Alors parfois il s’éloignait, parcourait de longs trajets dans l’espace – car c’était un pigeon voyageur – et regardait en bas pour voir ce qu’il y avait dans le monde.

Et puis un jour, tandis qu’il passait de son vol bancal dans le ciel, son œil avait été attiré par une corolle bigarrée de sacs et de haillons tout autour d’un vieil homme couché sur un trottoir, comme mort.

Il avait ralenti son vol. Il était descendu. Il s’était posé à terre tout doucement, sur sa patte abîmée.

Il avait regardé le vieil homme qui semblait dormir, tournant deux ou trois fois la tête, l’œil rond.

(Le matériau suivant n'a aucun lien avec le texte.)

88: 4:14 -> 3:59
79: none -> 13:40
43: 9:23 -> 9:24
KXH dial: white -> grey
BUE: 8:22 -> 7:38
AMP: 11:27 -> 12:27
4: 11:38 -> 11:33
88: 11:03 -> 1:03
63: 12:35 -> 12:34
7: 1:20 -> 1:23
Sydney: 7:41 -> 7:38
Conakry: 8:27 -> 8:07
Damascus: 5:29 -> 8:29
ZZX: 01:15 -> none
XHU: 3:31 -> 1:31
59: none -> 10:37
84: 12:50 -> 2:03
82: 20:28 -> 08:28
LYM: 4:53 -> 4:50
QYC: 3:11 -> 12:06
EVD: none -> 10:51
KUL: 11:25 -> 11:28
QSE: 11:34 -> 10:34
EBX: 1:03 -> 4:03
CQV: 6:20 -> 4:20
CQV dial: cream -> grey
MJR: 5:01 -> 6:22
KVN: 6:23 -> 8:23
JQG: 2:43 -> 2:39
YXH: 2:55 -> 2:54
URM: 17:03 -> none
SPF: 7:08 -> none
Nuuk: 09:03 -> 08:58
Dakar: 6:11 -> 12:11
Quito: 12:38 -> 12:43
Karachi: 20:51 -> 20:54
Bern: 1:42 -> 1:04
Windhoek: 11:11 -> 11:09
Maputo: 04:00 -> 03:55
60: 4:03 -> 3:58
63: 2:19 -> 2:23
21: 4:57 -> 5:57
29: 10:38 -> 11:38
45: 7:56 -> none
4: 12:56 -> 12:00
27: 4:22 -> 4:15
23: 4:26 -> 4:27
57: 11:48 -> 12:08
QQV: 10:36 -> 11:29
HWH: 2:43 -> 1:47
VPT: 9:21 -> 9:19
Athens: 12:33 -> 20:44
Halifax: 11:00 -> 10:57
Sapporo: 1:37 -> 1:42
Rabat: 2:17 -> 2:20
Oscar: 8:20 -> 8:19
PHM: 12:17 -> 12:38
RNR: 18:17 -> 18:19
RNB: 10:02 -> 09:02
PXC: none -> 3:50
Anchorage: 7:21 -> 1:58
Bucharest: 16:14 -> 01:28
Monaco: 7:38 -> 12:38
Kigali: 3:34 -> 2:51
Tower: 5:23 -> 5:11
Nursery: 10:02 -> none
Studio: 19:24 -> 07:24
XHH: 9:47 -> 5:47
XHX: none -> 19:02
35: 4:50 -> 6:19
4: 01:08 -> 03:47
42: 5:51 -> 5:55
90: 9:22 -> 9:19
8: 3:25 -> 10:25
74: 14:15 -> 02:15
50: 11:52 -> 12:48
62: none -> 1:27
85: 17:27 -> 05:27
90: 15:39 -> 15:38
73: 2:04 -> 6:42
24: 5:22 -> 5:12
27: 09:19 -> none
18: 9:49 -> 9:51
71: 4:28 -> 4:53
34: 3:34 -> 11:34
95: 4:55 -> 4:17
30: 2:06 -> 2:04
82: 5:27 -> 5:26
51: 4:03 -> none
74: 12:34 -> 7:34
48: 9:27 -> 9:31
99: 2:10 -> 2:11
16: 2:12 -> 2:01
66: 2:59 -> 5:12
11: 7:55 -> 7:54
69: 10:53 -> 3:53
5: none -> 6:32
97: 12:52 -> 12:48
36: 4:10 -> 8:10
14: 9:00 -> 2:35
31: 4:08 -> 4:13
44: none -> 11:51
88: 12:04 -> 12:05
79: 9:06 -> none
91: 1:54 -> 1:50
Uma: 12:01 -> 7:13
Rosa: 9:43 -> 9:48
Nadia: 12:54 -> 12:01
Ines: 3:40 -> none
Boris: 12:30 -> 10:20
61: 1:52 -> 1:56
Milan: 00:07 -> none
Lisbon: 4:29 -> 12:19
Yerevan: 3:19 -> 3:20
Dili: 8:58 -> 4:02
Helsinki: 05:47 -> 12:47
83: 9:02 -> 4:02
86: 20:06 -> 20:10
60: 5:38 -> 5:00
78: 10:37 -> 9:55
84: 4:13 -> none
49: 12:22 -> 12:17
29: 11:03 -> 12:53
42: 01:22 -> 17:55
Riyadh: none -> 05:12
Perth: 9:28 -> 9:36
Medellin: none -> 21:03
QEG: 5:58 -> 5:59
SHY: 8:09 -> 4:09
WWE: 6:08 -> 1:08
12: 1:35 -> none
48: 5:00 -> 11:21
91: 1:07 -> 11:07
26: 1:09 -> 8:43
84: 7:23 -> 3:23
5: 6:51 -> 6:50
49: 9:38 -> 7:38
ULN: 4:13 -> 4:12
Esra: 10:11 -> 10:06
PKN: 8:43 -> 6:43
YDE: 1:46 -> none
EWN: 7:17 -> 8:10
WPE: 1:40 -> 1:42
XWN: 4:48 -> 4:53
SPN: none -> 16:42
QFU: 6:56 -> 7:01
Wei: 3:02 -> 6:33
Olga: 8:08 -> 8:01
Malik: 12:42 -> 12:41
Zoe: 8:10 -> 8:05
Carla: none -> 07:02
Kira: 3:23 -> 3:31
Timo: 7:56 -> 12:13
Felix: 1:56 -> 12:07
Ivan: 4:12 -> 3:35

Mais le vieil homme ne dormait pas.

Il avait entendu le léger bruit de ses ailes et il s’était alors retourné lui aussi pour regarder le pigeon.

Il s’était levé un peu sur son coude, avait farfouillé dans un sac en plastique plein de croûtes de pain sec qui tintaient comme des morceaux de bois.

Il en avait émietté une et l’avait laissée tomber près du pigeon.

Puis il avait refermé les yeux.

De ce jour-là, le pigeon l’avait élu son seul ami au monde.

Et il en avait été de même pour le vieil homme…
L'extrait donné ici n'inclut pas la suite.